Anyway, most of those color definitions are what are known as “denotative” definitions. Just as we teach children what most things are, the only effective way to define a color is by pointing to something and saying “this” — a ripe lemon or an emerald — is what “yellow” or “green” means. You don’t “connote” what it is with words — you “denote” what it is by pointing at something and saying, “that’s the thing I’m talking about.”
This distinction came back to me when I read about a fellow named Eric Deters who apparently was once licensed to practice law in both Ohio and Kentucky (Louisville and Cincinnati are right across the river from one another, so the temptation to “straddle the line” is likely quite tempting).
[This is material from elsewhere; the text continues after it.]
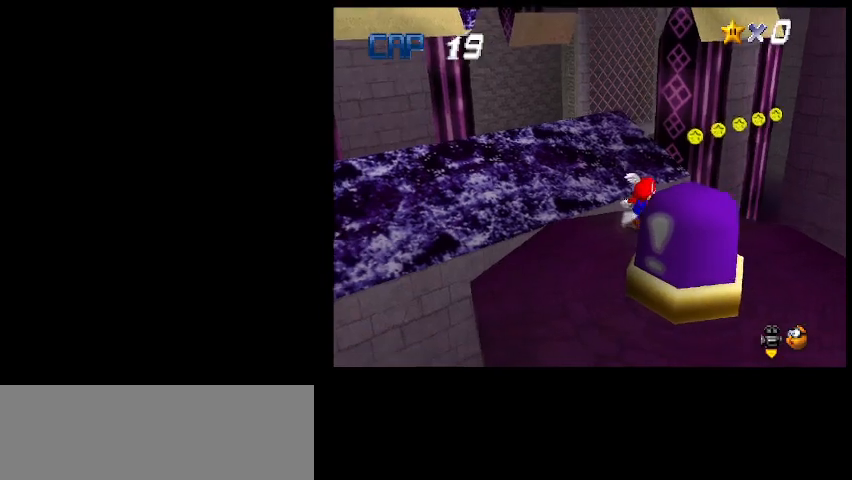
{"keys": ["down", "right"], "events": [[167, "down", "down"]]}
But Deters got into trouble with the regulators in Ohio, and more recently the Kentucky Bar Association. Namely, he has been told by both states not to “practice law” in either jurisdiction. But he’s apparently been doing so, at least in Kentucky, despite having been told by the Kentucky Supreme Court itself not to do so.
Eight years ago. But as the saying goes, he persisted.
Where this gets tangled up in all of those “words” and definitions” is that the answer to what, exactly constitutes “practicing law” is surprisingly hard to pin down.
In California, the state I’m most familiar with, Business and Professions Code sec. 6125 says that, “No person shall practice law . . . unless the person is an active licensee of the State Bar.” And sec. 6126 makes doing so if you’re unlicensed a misdemeanor punishable by up to a year in jail and a $1,000 fine.
But there doesn’t appear to be one of those “statute” thingies actually defining what to “practice law” actually means.
Fortunately, this is where those folks in black robes earn their money. Back in 1998, the California Supreme Court wrote an opinion explaining that the “common law” definition of the notion of practicing law is what applies in California, and came up with this tidy summary: to “practice law” is “doing and performing services in a court of justice in any matter depending therein throughout its various stages and in conformity with the adopted rules of procedure.” Also, “it includes legal advice and counsel and the preparation of legal instruments and contracts by which legal rights are secured.”
Ah, yes. A denotative definition. If you want to know what “practicing law” is, just . . . follow a lawyer around, and it’s . . . whatever he or she does.
Except maybe pouring coffee. Or adding something to it from that handy hip flask.
So I suspect that Mr. Deters is about to learn what “stop doing what you’ve been doing for eight years” means.
Also, he might learn about a concept called “contempt of court.”